Star Wars: The Clone Wars Season 7 Episode 6 Easter Eggs Explained
"Deal No Deal" features several easter eggs and references to other episodes of The Clone Wars as well as the Star Wars galaxy at large.
Ahsoka and her new allies Trace and Rafa Martez get into some big trouble in “Deal No Deal.” The burgeoning friendship between Trace and Ahsoka frays as the former Jedi realizes how naive Trace really is and how Rafa’s efforts to get the sisters out of debt got them all in trouble.
The episode doesn’t introduce many familiar ships or equipment, but two planets bring connections to other parts of The Clone Wars and Star Wars Legends continuity. And with an episode all about teens smuggling “spice,” there’s some stuff to unpack there, too.
Here are the easter eggs and references we found in “Deal No Deal”:
Spice
The family-friendly term for the Star Wars equivalent of recreational drugs comes straight from the movies. Kessel and spice have been linked since the very early minutes of A New Hope, where C-3PO worries he and R2-D2 will be sent to the “spice mines of Kessel” if the Empire captures them. Han Solo also got in trouble for mishandling spice and probably smuggled some in the Millennium Falcon’s secret compartments. The Pyke gang has been seen handling spice in The Clone Wars, beginning in season five.
Interestingly enough, the concept of “spice” as space’s recreational drug was heavily influenced by Frank Herbert’s seminal sci-fi novel Dune in which several factions fight over a planet that’s the only source of the spice/drug “melange.”
Kessel
Kinash Lock
Before going to the Pykes, the girls pick up the spice from Kinash Lock, majordomo to the unseen King Yoruba. He’s a Twi’lek, just like the majordomo Bib Fortuna in Jabba the Hutt’s palace in Return of the Jedi.
In canon
Both Yoruba and Lock are brand-new characters, but Kessel has been portrayed as a criminal hotspot where enslaved miners toil away in both Star Wars Rebels and Solo: A Star Wars Story. Both show the planet as strip-mined, making the lush greenery around Yoruba’s castle a surprising sight.
In the Legends universe
Since the description of the mines is based on the films, Kessel in the Legends timeline was pretty similar to how it appears in The Clone Wars. The factions fighting over it were the difference, with warlords and Imperials competing for control of the valuable spice. The space anomalies that make the planet hard to reach were slightly different, too.

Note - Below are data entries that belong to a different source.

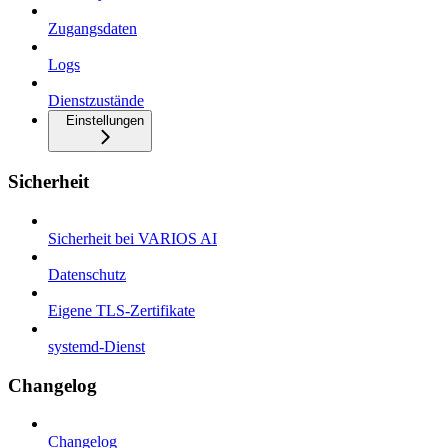
Zugangsdaten
Logs
Dienstzustände
Einstellungen
Sicherheit
Sicherheit bei VARIOS AI
Datenschutz
Eigene TLS-Zertifikate
systemd-Dienst
Changelog
Changelog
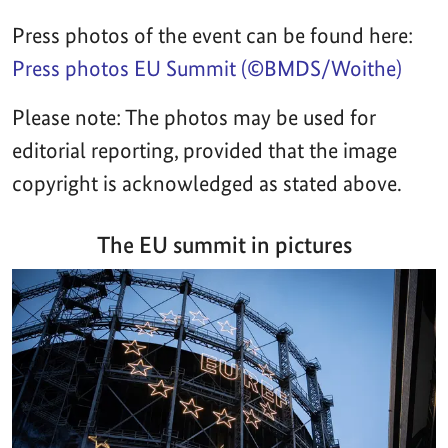
Press photos of the event can be found here:
Press photos EU Summit (©BMDS/Woithe)
Please note: The photos may be used for
editorial reporting, provided that the image
copyright is acknowledged as stated above.
The EU summit in pictures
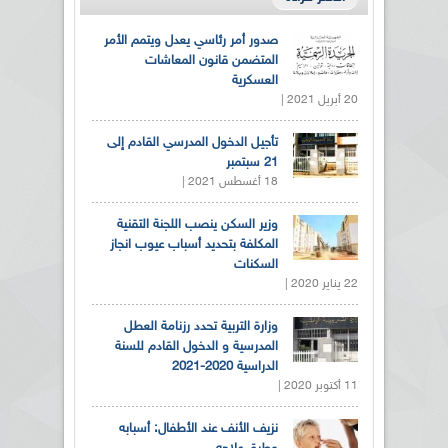
صدور أمر رئاسي يعدل ويتمم الأمر
المتضمن قانون المعاشات
العسكرية
20 أبريل 2021 |
تأجيل الدخول المدرسي القادم إلى
21 سبتمبر
18 أغسطس 2021 |
وزير السكن ينصب اللجنة التقنية
المكلفة بتحديد أسباب عيوب انجاز
السكنات
22 يناير 2020 |
وزارة التربية تحدد رزنامة العطل
المدرسية و الدخول القادم للسنة
الدراسية 2020-2021
11 أكتوبر 2020 |
نزيف الأنف عند الأطفال: أسبابه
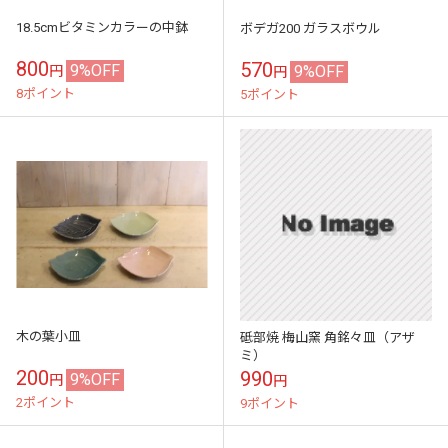
18.5cmビタミンカラーの中鉢
ボデガ200 ガラスボウル
800
570
9%OFF
9%OFF
円
円
8ポイント
5ポイント
木の葉小皿
砥部焼 梅山窯 角銘々皿（アザ
ミ）
200
990
9%OFF
円
円
2ポイント
9ポイント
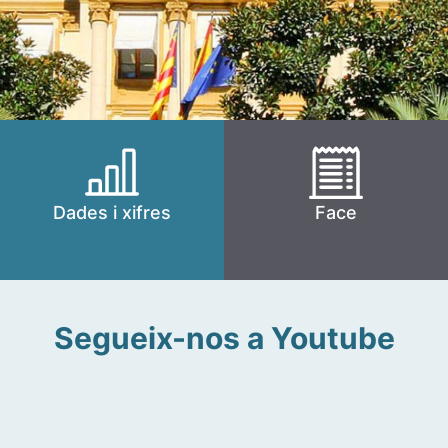
Dades i xifres
Face
Segueix-nos a Youtube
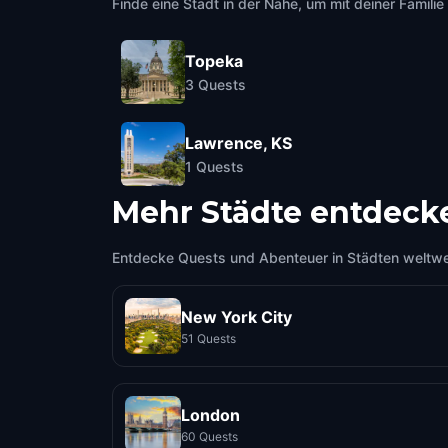
Finde eine Stadt in der Nähe, um mit deiner Famili
Topeka
3
Quests
Lawrence, KS
1
Quests
Mehr Städte entdeck
Entdecke Quests und Abenteuer in Städten weltwe
New York City
51 Quests
London
60 Quests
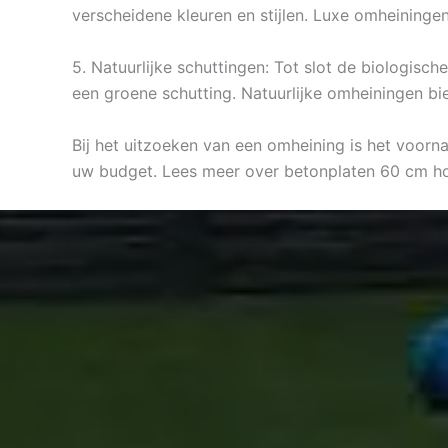
verscheidene kleuren en stijlen. Luxe omheining
5. Natuurlijke schuttingen: Tot slot de biologisc
een groene schutting. Natuurlijke omheiningen bi
Bij het uitzoeken van een omheining is het voorn
uw budget. Lees meer over betonplaten 60 cm h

Instead of the maelstrom and space monsters that make the Kessel run such a harrowing place in Solo, Kessel is surrounded by the Maw, a cluster of black holes.
Oba Diah and the Pykes
Marg Krim
The leader of the Pykes in “Deal No Deal” is Marg Krim, whose only other appearance comes in the novel Dark Disciple. The novel, which was based on unproduced scripts for The Clone Wars, describes him as wearing the star-shaped gold headdress he sports on the show. In the book, he is nervous, having inherited the Pyke gang in the middle of a potential crisis for the faction.
Pyke Homeworld
If the Martez sisters told Ahsoka they were going to the planet Oba Diah, she would probably have strongly suspected the Pykes were involved. Introduced earlier in The Clone Wars, this blue-hued world is the homeworld of the Pyke species.
Connection to Maul
The Pykes had a temporary alliance with Darth Maul’s Shadow Collective, the former Sith’s short-lived effort to run a criminal empire. This alliance eventually dissolved, but in “Deal No Deal,” the Pykes still have a loose association with Maul.
Maul would later go on to run the criminal empire Crimson Dawn, as seen in Solo. While Ahsoka may be able to handle the Pykes if she’s able to use her Jedi powers, Trace and Rafa are in way over their heads.